Case history 3 (fungal): Development of an early humane endpoint in a model of fungal infection.
Fungal LD90 tests are conducted to characterise the infectivity of a fungus (e.g. Aspergillus) or to evaluate the effectiveness of antifungal treatments. For example, the antifungal treatment may be started 24 hours after infection and continued for seven days, with mortality then recorded over the following week.
In a study to evaluate the potential to use body temperature as a predictor of death in fungal (Candida) LD90 tests, male CD1 mice (4 to 5 weeks old and between 18 and 20 g) were immunosuppressed with cyclophosphamide and infected with either C. albicans, C. guillermondii or C. glabrata. Body temperature was measured using an implantable transponder and a high performance non-contact thermometer. The non-contact thermometer gave reliable results and enabled an endpoint of 33.3 oC to be defined, which would have been able to predict mortality in 67 per cent of the mice.
Source: Warn et al. (2003) Laboratory Animals 37: 126-131
This builds on earlier work on humane endpoints in rodent infection studies see: Acred et al. (1994) Laboratory Animals 28, 13-18
Case history 4 (RA): Adoption of a range of refinements combine to reduce suffering in a mouse model of rheumatoid arthritis.
A pharmaceutical company introduced the G6PI, CIA and CAIA mouse models of rheumatoid arthritis, which have the potential to cause severe suffering. This prompted a re-evaluation of the company’s welfare scoring sheets and husbandry refinement protocols, with the aim of reducing suffering. The researchers, animal technologists and Named Animal Care and Welfare Officer worked together to tailor and refine monitoring systems, husbandry and procedures.

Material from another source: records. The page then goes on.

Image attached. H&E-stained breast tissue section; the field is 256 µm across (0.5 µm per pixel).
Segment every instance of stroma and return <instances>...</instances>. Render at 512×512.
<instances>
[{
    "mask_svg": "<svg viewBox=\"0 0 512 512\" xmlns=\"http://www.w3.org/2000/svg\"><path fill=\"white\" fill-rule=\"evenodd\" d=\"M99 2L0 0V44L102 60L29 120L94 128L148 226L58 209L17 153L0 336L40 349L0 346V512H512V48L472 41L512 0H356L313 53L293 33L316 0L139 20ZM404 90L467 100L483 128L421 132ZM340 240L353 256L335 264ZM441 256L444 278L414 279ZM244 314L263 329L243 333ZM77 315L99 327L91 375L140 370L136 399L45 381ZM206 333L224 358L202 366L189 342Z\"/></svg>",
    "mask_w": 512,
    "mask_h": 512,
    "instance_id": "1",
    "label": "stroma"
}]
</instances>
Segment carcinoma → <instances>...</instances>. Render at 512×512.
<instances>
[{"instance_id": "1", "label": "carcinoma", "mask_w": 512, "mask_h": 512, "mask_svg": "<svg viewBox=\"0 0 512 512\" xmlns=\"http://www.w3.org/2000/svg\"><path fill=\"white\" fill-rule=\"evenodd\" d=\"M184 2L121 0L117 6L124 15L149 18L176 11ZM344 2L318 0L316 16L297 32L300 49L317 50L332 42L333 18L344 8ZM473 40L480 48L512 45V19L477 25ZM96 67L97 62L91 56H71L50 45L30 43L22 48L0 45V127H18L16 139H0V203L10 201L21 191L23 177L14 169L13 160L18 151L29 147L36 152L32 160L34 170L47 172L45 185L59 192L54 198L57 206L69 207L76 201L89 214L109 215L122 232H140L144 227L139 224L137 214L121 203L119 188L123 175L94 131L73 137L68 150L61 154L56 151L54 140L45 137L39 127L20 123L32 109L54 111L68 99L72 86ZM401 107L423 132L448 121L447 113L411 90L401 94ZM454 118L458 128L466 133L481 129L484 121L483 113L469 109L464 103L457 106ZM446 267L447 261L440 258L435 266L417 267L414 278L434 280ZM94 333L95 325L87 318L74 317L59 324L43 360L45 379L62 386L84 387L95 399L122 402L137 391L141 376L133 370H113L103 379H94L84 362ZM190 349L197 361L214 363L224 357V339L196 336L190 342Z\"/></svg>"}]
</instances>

Mice used in G6PI and CAIA studies were very carefully monitored by researchers and technologists, to identify indicators of adverse effects and collate data on weight loss and disease scores. The observations were specific to each model, although standardised terminology was created to describe indicators. As a result, the following refinements were adopted:
- the humane endpoint for weight loss was reduced from 25 per cent to 20 per cent, and another endpoint added of a 15 per cent weight loss that persisted for 5 days;
- the tailored indicators (such as soft stools for CAIA) enabled study length to be reduced; e.g. the CIA studies were reduced from 30 days to 20;
- disease scores were revised to include a range of indicators, as opposed to paw volume only, capturing severity more effectively and enabling endpoints to be further refined;
- additional refuges are provided for DBA/1 male mice, eliminating aggression;
- non-tangling nesting material is provided;
- when mobility is restricted, longer sipper nozzles are fitted and food given in dishes on the cage floor;
- the Mouse Grimace Scale is used to help assess acute pain.